I’m the child of a mixed marriage, from a time when such things were much rarer than they are now.

To most people, “mixed marriage” means a mixture of different-coloured people. Not in my case, though: for the Communist is Jewish and my mother is from one of those families perhaps best described as “Christmas C of E” – they did Christenings, Marriage and Death in church, plus a bit of Christmas, and not much in between. Mind you, the Communist’s parents weren’t religious either, or they would have kicked up far more of a fuss when he “married out”.

I didn’t think much about being half-Jewish when I was growing up: we didn’t have any of the Jewish culture or customs or religion. If there was any religion going on in our house, it was, of course, Communism.

But one day something happened that has stayed with me ever after.

My parents were out – I don’t know where – and my brother, aged about two, and I, aged about eleven, were being looked after for the day by my grandmother – my mother’s mother, who lived with us.

Two relatives from my mother’s side of the family suddenly arrived. I never found out whether it was by accident or design that they turned up when my parents were out. I had never seen them before and I didn’t know who they were – they were a man and a woman and that’s all I remember. We never saw them again after that day.

It was summer: it was a hot, sunny day of strange, distant whisperings and half-heard conversations about past times and other places. We had the paddling pool out and my brother and I played in it while the relatives sat on deckchairs a long way from us and chatted to my grandmother. I tried to talk to them a couple of times but they didn’t seem very interested in talking to me, so I just carried on playing in the paddling pool, with my blond-haired brother.

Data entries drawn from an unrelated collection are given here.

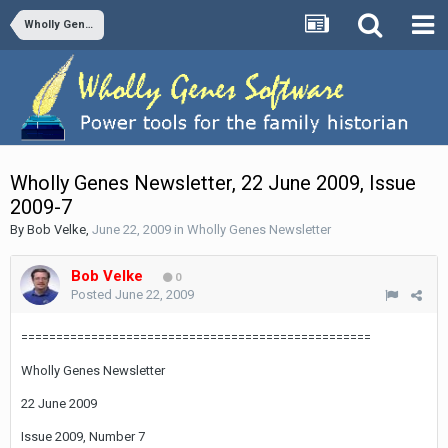
Wholly Genes Newsletter
Wholly Genes Newsletter, 22 June 2009, Issue
2009-7
By
Bob Velke
,
June 22, 2009
in
Wholly Genes Newsletter
Bob Velke
0
Posted
June 22, 2009
==================================================
Wholly Genes Newsletter
22 June 2009
Issue 2009, Number 7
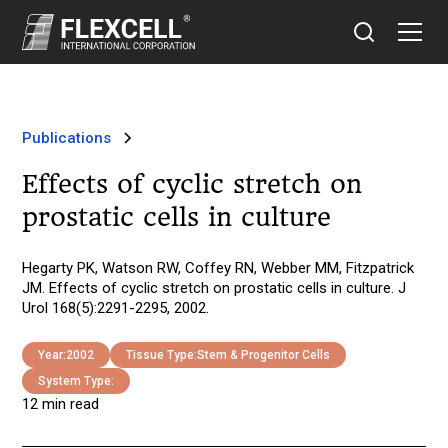
Publications
Effects of cyclic stretch on
prostatic cells in culture
Hegarty PK, Watson RW, Coffey RN, Webber MM, Fitzpatrick
JM. Effects of cyclic stretch on prostatic cells in culture. J
Urol 168(5):2291-2295, 2002.
Year:
2002
Tissue Type:
Stem & Progenitor Cells
System Type:
12 min read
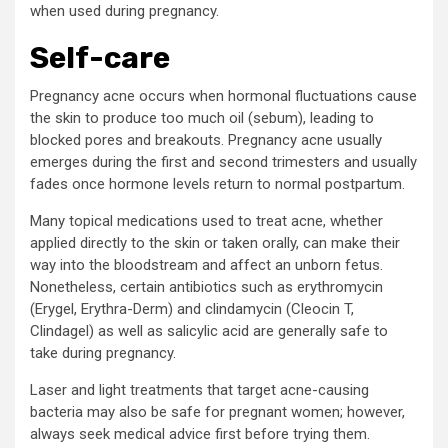
when used during pregnancy.
Self-care
Pregnancy acne occurs when hormonal fluctuations cause
the skin to produce too much oil (sebum), leading to
blocked pores and breakouts. Pregnancy acne usually
emerges during the first and second trimesters and usually
fades once hormone levels return to normal postpartum.
Many topical medications used to treat acne, whether
applied directly to the skin or taken orally, can make their
way into the bloodstream and affect an unborn fetus.
Nonetheless, certain antibiotics such as erythromycin
(Erygel, Erythra-Derm) and clindamycin (Cleocin T,
Clindagel) as well as salicylic acid are generally safe to
take during pregnancy.
Laser and light treatments that target acne-causing
bacteria may also be safe for pregnant women; however,
always seek medical advice first before trying them.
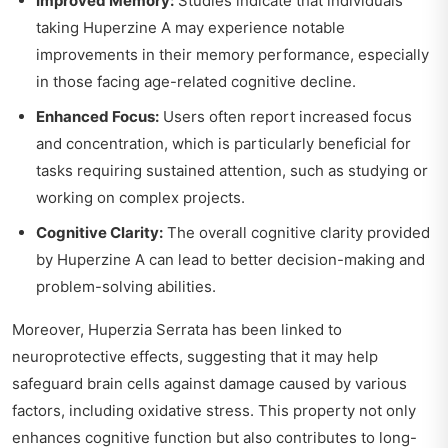
Improved Memory:
Studies indicate that individuals
taking Huperzine A may experience notable
improvements in their memory performance, especially
in those facing age-related cognitive decline.
Enhanced Focus:
Users often report increased focus
and concentration, which is particularly beneficial for
tasks requiring sustained attention, such as studying or
working on complex projects.
Cognitive Clarity:
The overall cognitive clarity provided
by Huperzine A can lead to better decision-making and
problem-solving abilities.
Moreover, Huperzia Serrata has been linked to
neuroprotective effects, suggesting that it may help
safeguard brain cells against damage caused by various
factors, including oxidative stress. This property not only
enhances cognitive function but also contributes to long-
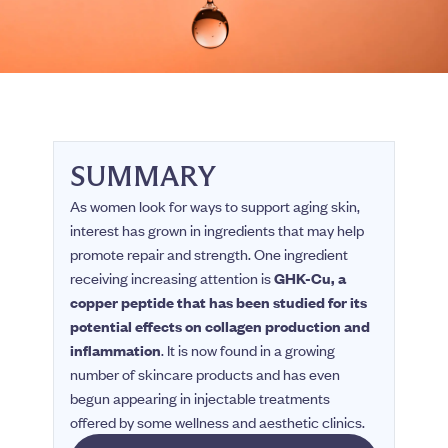
SUMMARY
As women look for ways to support aging skin,
interest has grown in ingredients that may help
promote repair and strength. One ingredient
receiving increasing attention is
GHK-Cu, a
copper peptide that has been studied for its
potential effects on collagen production and
inflammation
. It is now found in a growing
number of skincare products and has even
begun appearing in injectable treatments
offered by some wellness and aesthetic clinics.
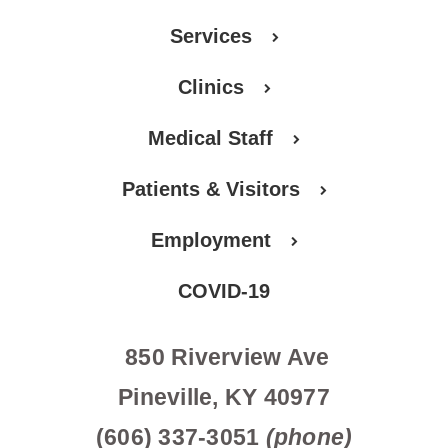
Services
Clinics
Medical Staff
Patients & Visitors
Employment
COVID-19
850 Riverview Ave
Pineville, KY 40977
(606) 337-3051
(phone)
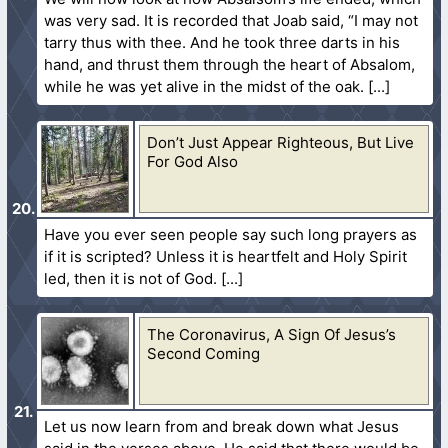
was very sad. It is recorded that Joab said, “I may not
tarry thus with thee. And he took three darts in his
hand, and thrust them through the heart of Absalom,
while he was yet alive in the midst of the oak.
Don’t Just Appear Righteous, But Live
For God Also
Have you ever seen people say such long prayers as
if it is scripted? Unless it is heartfelt and Holy Spirit
led, then it is not of God.
The Coronavirus, A Sign Of Jesus’s
Second Coming
Let us now learn from and break down what Jesus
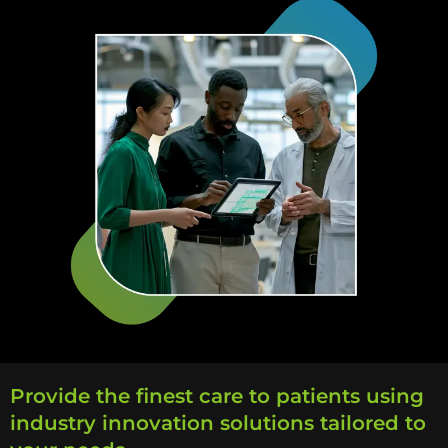
Provide the finest care to patients using
industry innovation solutions tailored to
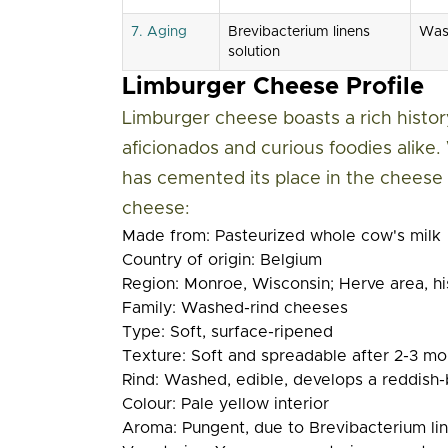
7. Aging
Brevibacterium linens
Wash
solution
Limburger Cheese Profile
Limburger cheese boasts a rich history
aficionados and curious foodies alike. 
has cemented its place in the cheese 
cheese:
Made from:
Pasteurized whole cow's milk
Country of origin:
Belgium
Region:
Monroe, Wisconsin; Herve area, hi
Family:
Washed-rind cheeses
Type:
Soft, surface-ripened
Texture:
Soft and spreadable after 2-3 mo
Rind:
Washed, edible, develops a reddish-
Colour:
Pale yellow interior
Aroma:
Pungent, due to Brevibacterium li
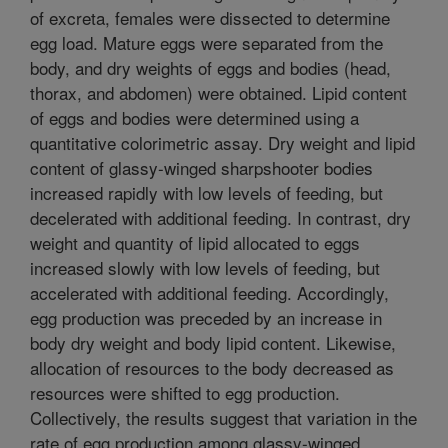
of excreta, females were dissected to determine
egg load. Mature eggs were separated from the
body, and dry weights of eggs and bodies (head,
thorax, and abdomen) were obtained. Lipid content
of eggs and bodies were determined using a
quantitative colorimetric assay. Dry weight and lipid
content of glassy-winged sharpshooter bodies
increased rapidly with low levels of feeding, but
decelerated with additional feeding. In contrast, dry
weight and quantity of lipid allocated to eggs
increased slowly with low levels of feeding, but
accelerated with additional feeding. Accordingly,
egg production was preceded by an increase in
body dry weight and body lipid content. Likewise,
allocation of resources to the body decreased as
resources were shifted to egg production.
Collectively, the results suggest that variation in the
rate of egg production among glassy-winged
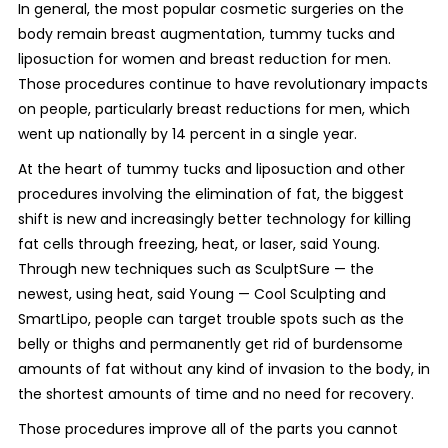
In general, the most popular cosmetic surgeries on the
body remain breast augmentation, tummy tucks and
liposuction for women and breast reduction for men.
Those procedures continue to have revolutionary impacts
on people, particularly breast reductions for men, which
went up nationally by 14 percent in a single year.
At the heart of tummy tucks and liposuction and other
procedures involving the elimination of fat, the biggest
shift is new and increasingly better technology for killing
fat cells through freezing, heat, or laser, said Young.
Through new techniques such as SculptSure — the
newest, using heat, said Young — Cool Sculpting and
SmartLipo, people can target trouble spots such as the
belly or thighs and permanently get rid of burdensome
amounts of fat without any kind of invasion to the body, in
the shortest amounts of time and no need for recovery.
Those procedures improve all of the parts you cannot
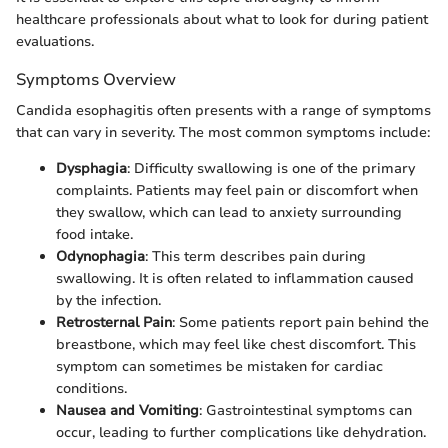
healthcare professionals about what to look for during patient
evaluations.
Symptoms Overview
Candida esophagitis often presents with a range of symptoms
that can vary in severity. The most common symptoms include:
Dysphagia
: Difficulty swallowing is one of the primary
complaints. Patients may feel pain or discomfort when
they swallow, which can lead to anxiety surrounding
food intake.
Odynophagia
: This term describes pain during
swallowing. It is often related to inflammation caused
by the infection.
Retrosternal Pain
: Some patients report pain behind the
breastbone, which may feel like chest discomfort. This
symptom can sometimes be mistaken for cardiac
conditions.
Nausea and Vomiting
: Gastrointestinal symptoms can
occur, leading to further complications like dehydration.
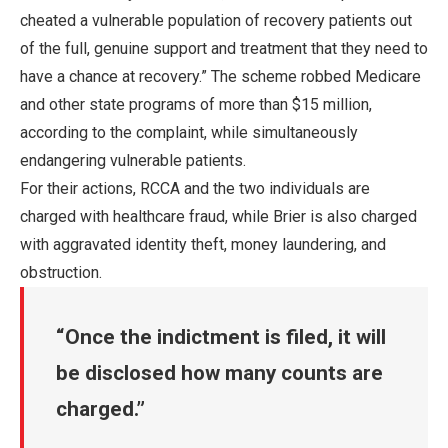
cheated a vulnerable population of recovery patients out
of the full, genuine support and treatment that they need to
have a chance at recovery.” The scheme robbed Medicare
and other state programs of more than $15 million,
according to the complaint, while simultaneously
endangering vulnerable patients.
For their actions, RCCA and the two individuals are
charged with healthcare fraud, while Brier is also charged
with aggravated identity theft, money laundering, and
obstruction.
Once the indictment is filed, it will
be disclosed how many counts are
charged.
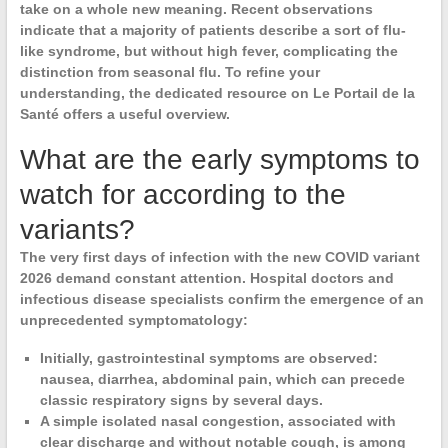
take on a whole new meaning. Recent observations
indicate that a majority of patients describe a sort of flu-
like syndrome, but without high fever, complicating the
distinction from seasonal flu. To refine your
understanding, the dedicated resource on Le Portail de la
Santé offers a useful overview.
What are the early symptoms to
watch for according to the
variants?
The very first days of infection with the
new COVID variant
2026
demand constant attention. Hospital doctors and
infectious disease specialists confirm the emergence of an
unprecedented symptomatology
:
Initially,
gastrointestinal symptoms
are observed:
nausea, diarrhea, abdominal pain, which can precede
classic respiratory signs by several days.
A simple isolated
nasal congestion
, associated with
clear discharge and without notable cough, is among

My grandmother went into the house and the relatives tentatively came towards the pool and peered at us in our swimming costumes. I couldn’t hear what they were saying at first. Then, suddenly, I could.

“Oh, it’s not too bad,” said one of them. “They don’t look as awful as I thought. You wouldn’t think they were Jewish at all.”


Blogger Ailbhe said...

Uh buh?


And I thought FIL's remarks about paddies were bad.